> **ENTRIES SUPPLIED**:
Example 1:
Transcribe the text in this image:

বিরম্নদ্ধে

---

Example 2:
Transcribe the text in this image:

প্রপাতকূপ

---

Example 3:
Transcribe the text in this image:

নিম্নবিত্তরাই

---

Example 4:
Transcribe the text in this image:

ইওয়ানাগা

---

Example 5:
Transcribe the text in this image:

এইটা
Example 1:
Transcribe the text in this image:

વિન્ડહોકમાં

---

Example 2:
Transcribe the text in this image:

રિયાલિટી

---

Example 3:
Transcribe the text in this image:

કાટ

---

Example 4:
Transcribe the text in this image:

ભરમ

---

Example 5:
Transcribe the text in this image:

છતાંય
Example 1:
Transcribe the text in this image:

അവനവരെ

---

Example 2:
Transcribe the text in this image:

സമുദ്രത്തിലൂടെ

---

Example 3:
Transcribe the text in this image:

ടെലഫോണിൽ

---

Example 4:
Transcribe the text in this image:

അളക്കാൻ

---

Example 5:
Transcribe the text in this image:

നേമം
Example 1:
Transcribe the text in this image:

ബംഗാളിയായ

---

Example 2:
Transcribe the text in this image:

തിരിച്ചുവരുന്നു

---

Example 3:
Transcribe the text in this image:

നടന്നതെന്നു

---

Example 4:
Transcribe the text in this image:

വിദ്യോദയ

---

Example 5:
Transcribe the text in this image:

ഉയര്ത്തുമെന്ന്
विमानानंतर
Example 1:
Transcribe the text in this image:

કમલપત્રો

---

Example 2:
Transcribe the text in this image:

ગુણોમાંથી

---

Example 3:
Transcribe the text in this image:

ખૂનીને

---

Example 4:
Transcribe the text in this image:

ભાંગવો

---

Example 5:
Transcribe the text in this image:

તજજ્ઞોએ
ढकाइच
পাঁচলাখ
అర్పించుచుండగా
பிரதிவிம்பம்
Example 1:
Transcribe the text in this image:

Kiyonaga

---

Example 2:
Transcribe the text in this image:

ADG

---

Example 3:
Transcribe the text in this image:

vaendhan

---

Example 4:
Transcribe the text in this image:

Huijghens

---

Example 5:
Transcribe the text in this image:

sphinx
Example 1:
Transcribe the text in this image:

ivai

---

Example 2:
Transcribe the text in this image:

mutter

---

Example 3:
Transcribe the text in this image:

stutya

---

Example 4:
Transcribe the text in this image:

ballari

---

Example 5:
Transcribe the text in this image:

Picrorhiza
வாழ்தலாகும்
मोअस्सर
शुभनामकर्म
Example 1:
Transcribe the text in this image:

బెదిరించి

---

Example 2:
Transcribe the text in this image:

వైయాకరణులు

> **TASK REQUIREMENTS**:
The listing above should be printed again in full, unchanged.

> **ANSWER TO THE EXERCISE**:
Example 1:
Transcribe the text in this image:

বিরম্নদ্ধে

---

Example 2:
Transcribe the text in this image:

প্রপাতকূপ

---

Example 3:
Transcribe the text in this image:

নিম্নবিত্তরাই

---

Example 4:
Transcribe the text in this image:

ইওয়ানাগা

---

Example 5:
Transcribe the text in this image:

এইটা
Example 1:
Transcribe the text in this image:

વિન્ડહોકમાં

---

Example 2:
Transcribe the text in this image:

રિયાલિટી

---

Example 3:
Transcribe the text in this image:

કાટ

---

Example 4:
Transcribe the text in this image:

ભરમ

---

Example 5:
Transcribe the text in this image:

છતાંય
Example 1:
Transcribe the text in this image:

അവനവരെ

---

Example 2:
Transcribe the text in this image:

സമുദ്രത്തിലൂടെ

---

Example 3:
Transcribe the text in this image:

ടെലഫോണിൽ

---

Example 4:
Transcribe the text in this image:

അളക്കാൻ

---

Example 5:
Transcribe the text in this image:

നേമം
Example 1:
Transcribe the text in this image:

ബംഗാളിയായ

---

Example 2:
Transcribe the text in this image:

തിരിച്ചുവരുന്നു

---

Example 3:
Transcribe the text in this image:

നടന്നതെന്നു

---

Example 4:
Transcribe the text in this image:

വിദ്യോദയ

---

Example 5:
Transcribe the text in this image:

ഉയര്ത്തുമെന്ന്
विमानानंतर
Example 1:
Transcribe the text in this image:

કમલપત્રો

---

Example 2:
Transcribe the text in this image:

ગુણોમાંથી

---

Example 3:
Transcribe the text in this image:

ખૂનીને

---

Example 4:
Transcribe the text in this image:

ભાંગવો

---

Example 5:
Transcribe the text in this image:

તજજ્ઞોએ
ढकाइच
পাঁচলাখ
అర్పించుచుండగా
பிரதிவிம்பம்
Example 1:
Transcribe the text in this image:

Kiyonaga

---

Example 2:
Transcribe the text in this image:

ADG

---

Example 3:
Transcribe the text in this image:

vaendhan

---

Example 4:
Transcribe the text in this image:

Huijghens

---

Example 5:
Transcribe the text in this image:

sphinx
Example 1:
Transcribe the text in this image:

ivai

---

Example 2:
Transcribe the text in this image:

mutter

---

Example 3:
Transcribe the text in this image:

stutya

---

Example 4:
Transcribe the text in this image:

ballari

---

Example 5:
Transcribe the text in this image:

Picrorhiza
வாழ்தலாகும்
मोअस्सर
शुभनामकर्म
Example 1:
Transcribe the text in this image:

బెదిరించి

---

Example 2:
Transcribe the text in this image:

వైయాకరణులు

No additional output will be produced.